▶ [SUPPLIED PASSAGE]
=== Begin Enclosure ===
Exact opened-count verification rule for Cursor-native backend
For backend=cursor, the minimum opened-paper requirement must be verified explicitly from local artifacts before data/lit_inputs/<ground_id>/lit_initial.md is written.
A literature item counts toward the required opened count only if all of the following are true:
is_research_literature == true
opened == true
open_status == "success"
opened_source_path is present in search_results.json
- the file referenced by
opened_source_path actually exists on disk under data/lit_inputs/<ground_id>/opened_sources/
The following do not count as opened papers for the minimum-$MIN_OPENED_PAPERS rule:
- snippet-only candidates
- items with
opened=false
- items whose
open_status is not success
- items missing
opened_source_path
- items whose
opened_source_path is recorded but the file does not actually exist on disk
For backend=cursor, data/lit_inputs/<ground_id>/lit_initial.md must not be written until the explicitly verified opened count is at least $MIN_OPENED_PAPERS.
Required opened-source preservation details for Cursor-native backend
For each successfully opened and readable literature item in the Cursor-native backend, save one markdown file under:
data/lit_inputs/<ground_id>/opened_sources/
Each saved opened-source file should include, when available:
- title
- source URL
- access date
- venue / year / author metadata visible on the page
- readable abstract / summary text
- readable body text or the most informative page-level content actually available
The corresponding item in search_results.json should record, when available:
title
url
opened
open_status
opened_source_path
is_research_literature
Required local script execution for Cursor-native backend
After search_results.json and opened_sources/ are populated, run:
python .cursor/skills/grounded-research-lit/scripts/prepare_opened_paper_notes.py \
--search-results data/lit_inputs/<ground_id>/search_results.json \
--output data/lit_inputs/<ground_id>/opened_paper_notes.jsonl \
--notes-dir data/lit_inputs/<ground_id>/opened_paper_notes
If DOWNLOAD_OPENED_LITERATURE=true, then run:
python .cursor/skills/grounded-research-lit/scripts/download_opened_literature.py \
--search-results data/lit_inputs/<ground_id>/search_results.json \
--output-dir data/lit_downloads/<ground_id> \
--ground-id <ground_id> \
--manifest-path data/lit_downloads/<ground_id>/manifest.json \
--wait \
--wait-timeout-sec 1800
⚠️ --ground-id is required. --manifest-path is optional (defaults to {output-dir}/manifest.json) but must be provided when also using --wait so that the wait loop checks the correct file. --wait makes the script poll for a terminal-valid manifest state: status=completed OR status=no_eligible_items with downloaded_count>0. A manifest with status=no_eligible_items and downloaded_count=0 means the download failed before producing results (e.g. _iter_items returned 0 items) — the script will keep polling and timeout rather than treat the broken state as terminal.
=== End Enclosure ===
▶ [RECORDED INFORMATION]
=== Begin Enclosure ===
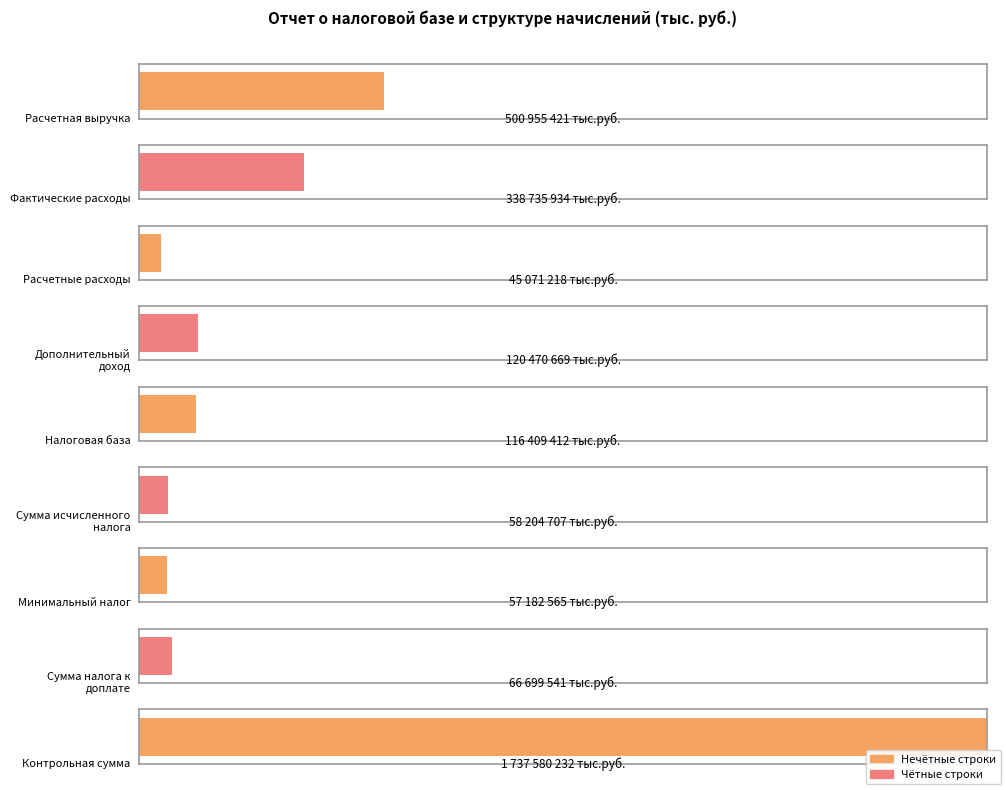

What is the difference between the values at Минимальный налог and Фактические расходы?

281553369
=== End Enclosure ===
▶ [WHAT TO WORK ON]
• a. Summarize the text on the Cursor-native backend rules in two sentences.
• b. According to the text on the Cursor-native backend rules, what does --manifest-path default to when it is not provided?

▶ [SOLUTIONS BELOW]
• a. For backend=cursor, a literature item counts toward the minimum opened-paper requirement only if it is research literature, was opened with a success status, and has an opened_source_path in search_results.json whose file actually exists under opened_sources/, and lit_initial.md must not be written until that verified count reaches $MIN_OPENED_PAPERS. Each opened item is saved as a markdown file with its available metadata and readable text, after which a local script prepares opened-paper notes and, if DOWNLOAD_OPENED_LITERATURE=true, a download script is run with a required --ground-id and, when --wait is used, an explicit --manifest-path.

• b. It defaults to {output-dir}/manifest.json.